La socialdemocracia y Pedro Sánchez: de la historia a la histeria

El candidato Sánchez es apenas un sparring de los especialistas en pressing catch mediático y guerrilla dialéctica de Podemos.

Antonio Gramsci y Pedro Sánchez | Archivo

Antes de hacerse con un papel protagonista en la escena política del ominoso siglo XX, los paladines del ideal socialdemócrata tuvieron que emplearse en convencer a los escépticos de que esa amalgama conceptual que proponía su etiqueta no era un grotesco oxímoron, una coyunda inverosímil del agua y el aceite. Para vender las excelencias de un socialismo ¿democrático? había que afirmar lo que se era sobre la negación tajante de lo que no se era. De ahí que su construcción retórica -aseguraba Tony Judt- se sustanciase en una especie de titubeo esquizofrénico entre un "nosotros" luminoso y un "ellos" siniestro. "Nosotros" respetamos la propiedad privada, la libertad individual, la economía de mercado e incluso, hasta cierto punto, los valores burgueses. "Ellos", por contra, han convertido la utopía en una sucursal del infierno en la tierra y han manchado con sangre el virtuoso anhelo de construir un mundo más solidario y más fraterno. Socialistas veniales, no banales; demócratas -¡pero que muy demócratas!- de la cruz a la fecha, "nosotros" no somos comunistas, "nosotros" no somos "ellos".

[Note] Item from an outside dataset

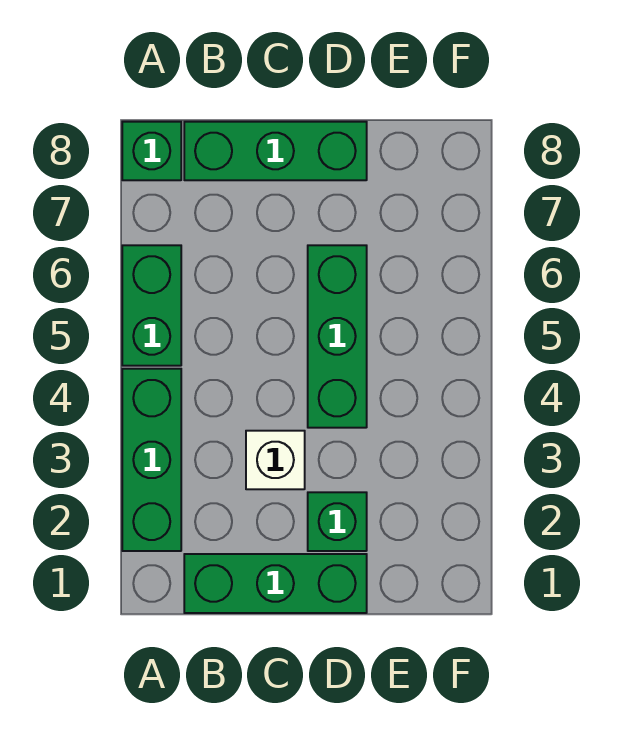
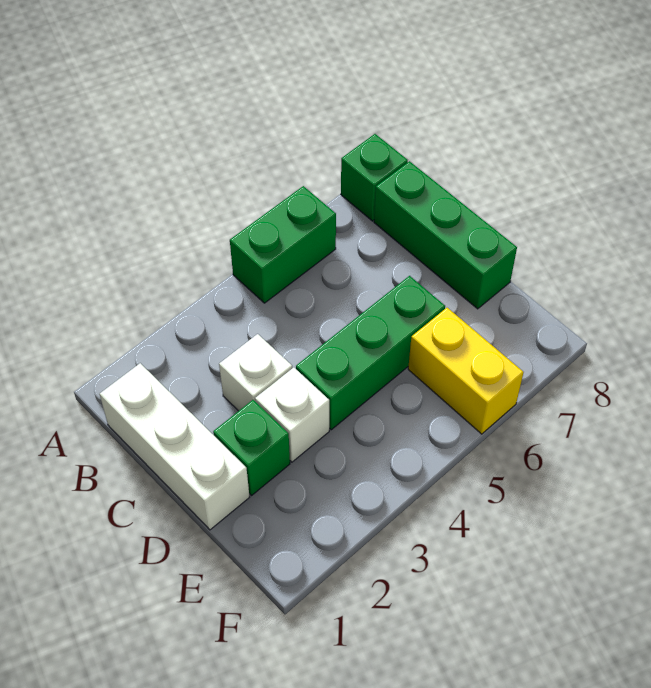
green brick A2:A4 level 1 -> none
green brick B1:D1 level 1 -> white brick B1:D1 level 1
none -> white brick D3 level 1
none -> yellow brick E6:F6 level 1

Obvio es decir que, a estas alturas de la historia, la cantinela exculpatoria resulta improcedente. La socialdemocracia no sólo ha demostrado que es una opción legítima -y hasta beneficiosa, a veces- sino que resultaría absurdo negar que sus propuestas son la clave de bóveda del European way of life, el molde de un consenso que compromete por igual a la izquierda templada y la derecha circunspecta. A la hora de mantener a cualquier precio las sinecuras del Estado Providencia, la receta de Hollande es la misma de Merkel, la de Rajoy idéntica a la de Zapatero. Metidos a incrementar el gasto, disparar los impuestos y disparatar el déficit, los que reniegan de los socialdemócratas son su doble, su exactísimo espejo. Pero si lo social es un imperativo categórico contra el que nadie se revuelve y Otegui, verbi gratia, es más demócrata que Kennedy, ¿qué socialdemocracia defiende Pedro Sánchez frente al chequismo-populismo que patrocina Pablo Iglesias?

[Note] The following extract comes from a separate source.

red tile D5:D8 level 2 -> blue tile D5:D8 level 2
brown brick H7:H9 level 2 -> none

La historia se repite y la farsa (Marx dixit) reinterpreta el drama en el sentido opuesto. El objetivo, ahora, no es deslindar los territorios del "nosotros" y el "ellos". No es recordar que el odio es regresivo y que el rencor no ha sido nunca el combustible del progreso. No es remachar que, aunque a algunos les pese, la condición de ciudadano está muy por encima del párvulo mejunje que atiende por "la gente". Ahora, al parecer, el objetivo es tender puentes sobre el abismo ideológico que les justificaba in illo tempore. Ayuno de discurso, ajeno a los conceptos, el candidato Sánchez es un castigador de vía estrecha, apenas un sparring de los especialistas en pressing catch mediático y guerrilla dialéctica.

Si hubiese leído a Gramsci a ojeadillas -si se hubiese asomado, al menos, a un digesto- sabría que renunció a la hegemonía (a jugar en su campo y con sus reglas) en el mismo momento en que devaluó el "nosotros" y dio pábulo al "ellos". Doctor en ignorancias y perito en fachendas, el candidato Sánchez no ha caído en que "ellos", los usureros del poder, rubrican los acuerdos matando al limosnero. Que el porvenir nos sea leve.